▼▼▼

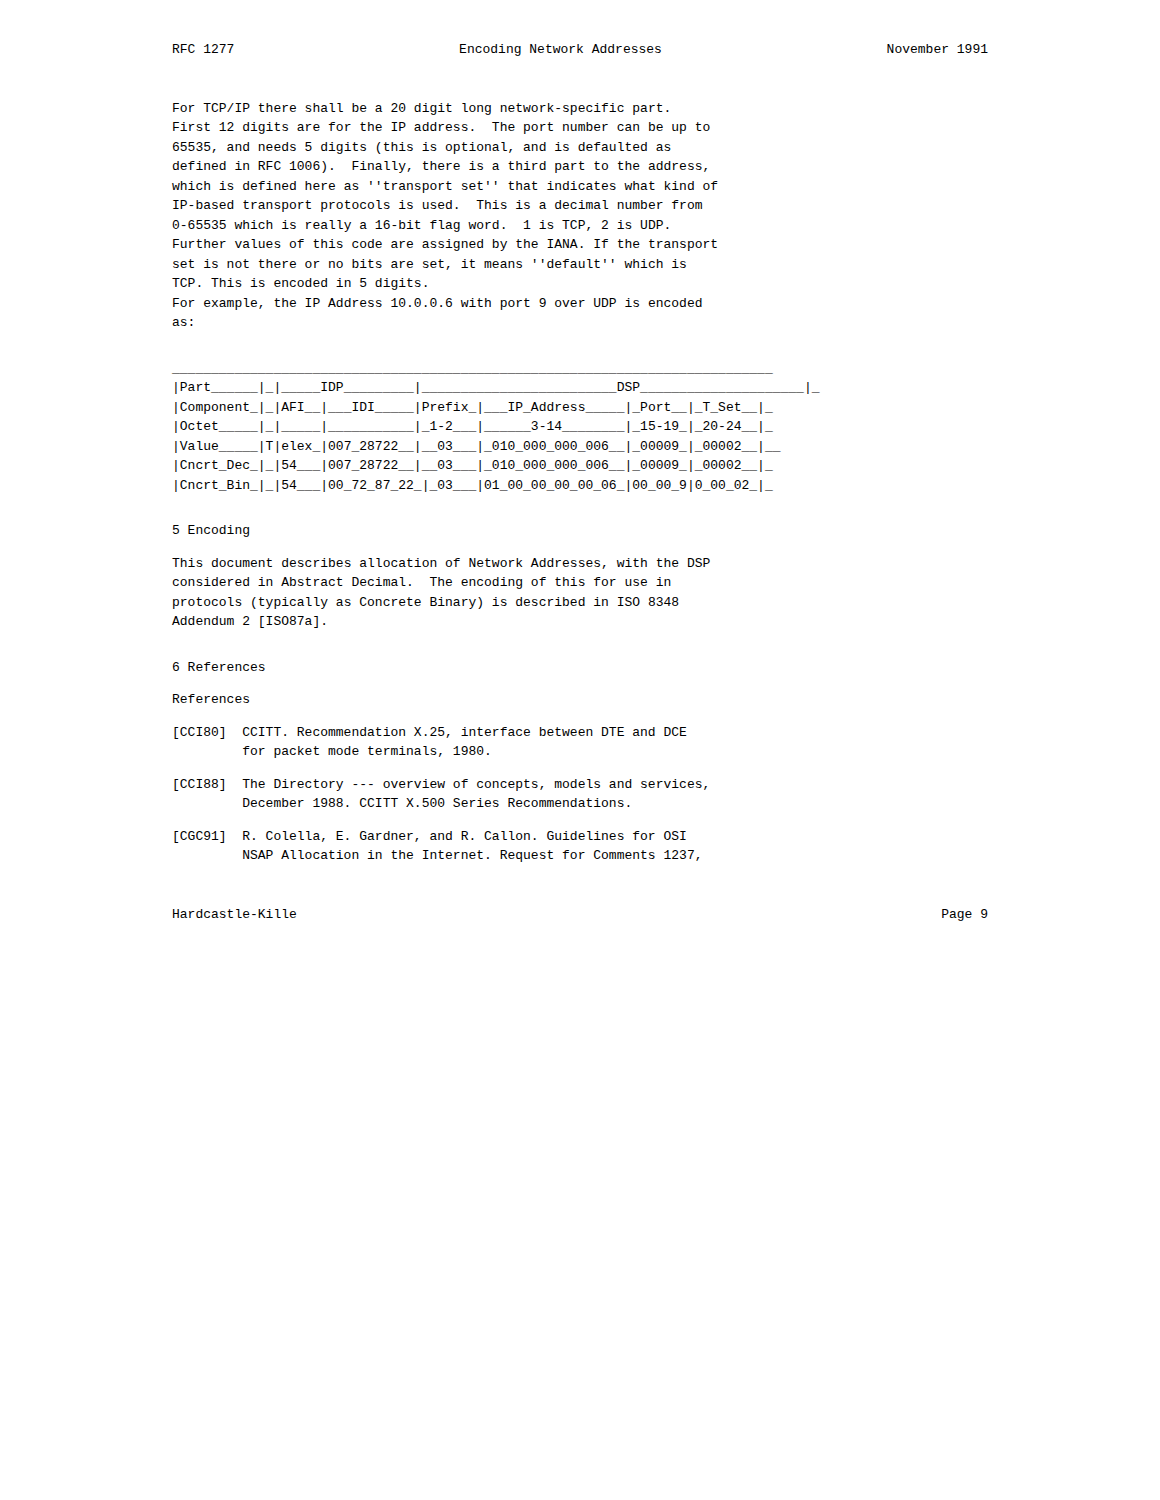RFC 1277 Encoding Network Addresses November 1991
For TCP/IP there shall be a 20 digit long network-specific part.
First 12 digits are for the IP address.  The port number can be up to
65535, and needs 5 digits (this is optional, and is defaulted as
defined in RFC 1006).  Finally, there is a third part to the address,
which is defined here as ''transport set'' that indicates what kind of
IP-based transport protocols is used.  This is a decimal number from
0-65535 which is really a 16-bit flag word.  1 is TCP, 2 is UDP.
Further values of this code are assigned by the IANA. If the transport
set is not there or no bits are set, it means ''default'' which is
TCP. This is encoded in 5 digits.
For example, the IP Address 10.0.0.6 with port 9 over UDP is encoded
as:
_____________________________________________________________________________
|Part______|_|_____IDP_________|_________________________DSP_____________________|_
|Component_|_|AFI__|___IDI_____|Prefix_|___IP_Address_____|_Port__|_T_Set__|_
|Octet_____|_|_____|___________|_1-2___|______3-14________|_15-19_|_20-24__|_
|Value_____|T|elex_|007_28722__|__03___|_010_000_000_006__|_00009_|_00002__|__
|Cncrt_Dec_|_|54___|007_28722__|__03___|_010_000_000_006__|_00009_|_00002__|_
|Cncrt_Bin_|_|54___|00_72_87_22_|_03___|01_00_00_00_00_06_|00_00_9|0_00_02_|_
5 Encoding
This document describes allocation of Network Addresses, with the DSP
considered in Abstract Decimal.  The encoding of this for use in
protocols (typically as Concrete Binary) is described in ISO 8348
Addendum 2 [ISO87a].
6 References
References
[CCI80]
CCITT. Recommendation X.25, interface between DTE and DCE
for packet mode terminals, 1980.
[CCI88]
The Directory --- overview of concepts, models and services,
December 1988. CCITT X.500 Series Recommendations.
[CGC91]
R. Colella, E. Gardner, and R. Callon. Guidelines for OSI
NSAP Allocation in the Internet. Request for Comments 1237,
Hardcastle-Kille Page 9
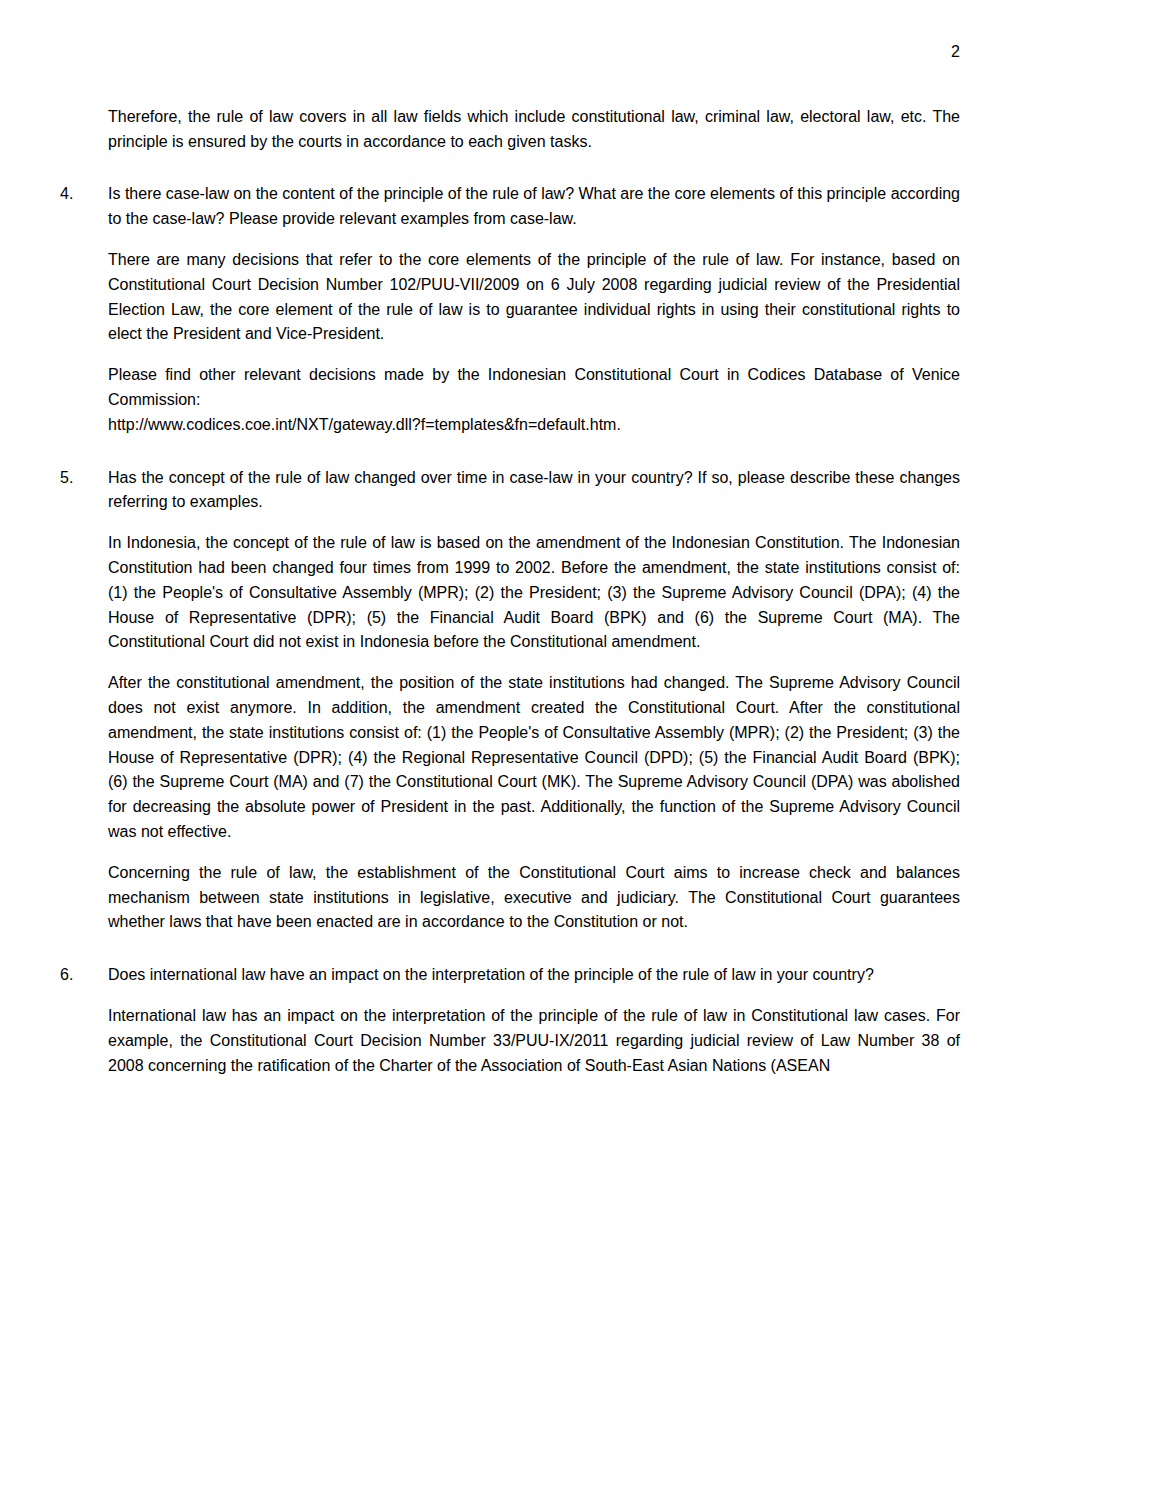2
Therefore, the rule of law covers in all law fields which include constitutional law, criminal law, electoral law, etc. The principle is ensured by the courts in accordance to each given tasks.
Is there case-law on the content of the principle of the rule of law? What are the core elements of this principle according to the case-law? Please provide relevant examples from case-law.
There are many decisions that refer to the core elements of the principle of the rule of law. For instance, based on Constitutional Court Decision Number 102/PUU-VII/2009 on 6 July 2008 regarding judicial review of the Presidential Election Law, the core element of the rule of law is to guarantee individual rights in using their constitutional rights to elect the President and Vice-President.
Please find other relevant decisions made by the Indonesian Constitutional Court in Codices Database of Venice Commission:
http://www.codices.coe.int/NXT/gateway.dll?f=templates&fn=default.htm.
Has the concept of the rule of law changed over time in case-law in your country? If so, please describe these changes referring to examples.
In Indonesia, the concept of the rule of law is based on the amendment of the Indonesian Constitution. The Indonesian Constitution had been changed four times from 1999 to 2002. Before the amendment, the state institutions consist of: (1) the People's of Consultative Assembly (MPR); (2) the President; (3) the Supreme Advisory Council (DPA); (4) the House of Representative (DPR); (5) the Financial Audit Board (BPK) and (6) the Supreme Court (MA). The Constitutional Court did not exist in Indonesia before the Constitutional amendment.
After the constitutional amendment, the position of the state institutions had changed. The Supreme Advisory Council does not exist anymore. In addition, the amendment created the Constitutional Court. After the constitutional amendment, the state institutions consist of: (1) the People's of Consultative Assembly (MPR); (2) the President; (3) the House of Representative (DPR); (4) the Regional Representative Council (DPD); (5) the Financial Audit Board (BPK); (6) the Supreme Court (MA) and (7) the Constitutional Court (MK). The Supreme Advisory Council (DPA) was abolished for decreasing the absolute power of President in the past. Additionally, the function of the Supreme Advisory Council was not effective.
Concerning the rule of law, the establishment of the Constitutional Court aims to increase check and balances mechanism between state institutions in legislative, executive and judiciary. The Constitutional Court guarantees whether laws that have been enacted are in accordance to the Constitution or not.
Does international law have an impact on the interpretation of the principle of the rule of law in your country?
International law has an impact on the interpretation of the principle of the rule of law in Constitutional law cases. For example, the Constitutional Court Decision Number 33/PUU-IX/2011 regarding judicial review of Law Number 38 of 2008 concerning the ratification of the Charter of the Association of South-East Asian Nations (ASEAN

▲▲▲

[Aim of the task] Apart from the pictures, all of the data must be duplicated exactly as shown above.

[Answer below]
RFC 1277 Encoding Network Addresses November 1991
For TCP/IP there shall be a 20 digit long network-specific part.
First 12 digits are for the IP address.  The port number can be up to
65535, and needs 5 digits (this is optional, and is defaulted as
defined in RFC 1006).  Finally, there is a third part to the address,
which is defined here as ''transport set'' that indicates what kind of
IP-based transport protocols is used.  This is a decimal number from
0-65535 which is really a 16-bit flag word.  1 is TCP, 2 is UDP.
Further values of this code are assigned by the IANA. If the transport
set is not there or no bits are set, it means ''default'' which is
TCP. This is encoded in 5 digits.
For example, the IP Address 10.0.0.6 with port 9 over UDP is encoded
as:
_____________________________________________________________________________
|Part______|_|_____IDP_________|_________________________DSP_____________________|_
|Component_|_|AFI__|___IDI_____|Prefix_|___IP_Address_____|_Port__|_T_Set__|_
|Octet_____|_|_____|___________|_1-2___|______3-14________|_15-19_|_20-24__|_
|Value_____|T|elex_|007_28722__|__03___|_010_000_000_006__|_00009_|_00002__|__
|Cncrt_Dec_|_|54___|007_28722__|__03___|_010_000_000_006__|_00009_|_00002__|_
|Cncrt_Bin_|_|54___|00_72_87_22_|_03___|01_00_00_00_00_06_|00_00_9|0_00_02_|_
5 Encoding
This document describes allocation of Network Addresses, with the DSP
considered in Abstract Decimal.  The encoding of this for use in
protocols (typically as Concrete Binary) is described in ISO 8348
Addendum 2 [ISO87a].
6 References
References
[CCI80]
CCITT. Recommendation X.25, interface between DTE and DCE
for packet mode terminals, 1980.
[CCI88]
The Directory --- overview of concepts, models and services,
December 1988. CCITT X.500 Series Recommendations.
[CGC91]
R. Colella, E. Gardner, and R. Callon. Guidelines for OSI
NSAP Allocation in the Internet. Request for Comments 1237,
Hardcastle-Kille Page 9
2
Therefore, the rule of law covers in all law fields which include constitutional law, criminal law, electoral law, etc. The principle is ensured by the courts in accordance to each given tasks.
Is there case-law on the content of the principle of the rule of law? What are the core elements of this principle according to the case-law? Please provide relevant examples from case-law.
There are many decisions that refer to the core elements of the principle of the rule of law. For instance, based on Constitutional Court Decision Number 102/PUU-VII/2009 on 6 July 2008 regarding judicial review of the Presidential Election Law, the core element of the rule of law is to guarantee individual rights in using their constitutional rights to elect the President and Vice-President.
Please find other relevant decisions made by the Indonesian Constitutional Court in Codices Database of Venice Commission:
http://www.codices.coe.int/NXT/gateway.dll?f=templates&fn=default.htm.
Has the concept of the rule of law changed over time in case-law in your country? If so, please describe these changes referring to examples.
In Indonesia, the concept of the rule of law is based on the amendment of the Indonesian Constitution. The Indonesian Constitution had been changed four times from 1999 to 2002. Before the amendment, the state institutions consist of: (1) the People's of Consultative Assembly (MPR); (2) the President; (3) the Supreme Advisory Council (DPA); (4) the House of Representative (DPR); (5) the Financial Audit Board (BPK) and (6) the Supreme Court (MA). The Constitutional Court did not exist in Indonesia before the Constitutional amendment.
After the constitutional amendment, the position of the state institutions had changed. The Supreme Advisory Council does not exist anymore. In addition, the amendment created the Constitutional Court. After the constitutional amendment, the state institutions consist of: (1) the People's of Consultative Assembly (MPR); (2) the President; (3) the House of Representative (DPR); (4) the Regional Representative Council (DPD); (5) the Financial Audit Board (BPK); (6) the Supreme Court (MA) and (7) the Constitutional Court (MK). The Supreme Advisory Council (DPA) was abolished for decreasing the absolute power of President in the past. Additionally, the function of the Supreme Advisory Council was not effective.
Concerning the rule of law, the establishment of the Constitutional Court aims to increase check and balances mechanism between state institutions in legislative, executive and judiciary. The Constitutional Court guarantees whether laws that have been enacted are in accordance to the Constitution or not.
Does international law have an impact on the interpretation of the principle of the rule of law in your country?
International law has an impact on the interpretation of the principle of the rule of law in Constitutional law cases. For example, the Constitutional Court Decision Number 33/PUU-IX/2011 regarding judicial review of Law Number 38 of 2008 concerning the ratification of the Charter of the Association of South-East Asian Nations (ASEAN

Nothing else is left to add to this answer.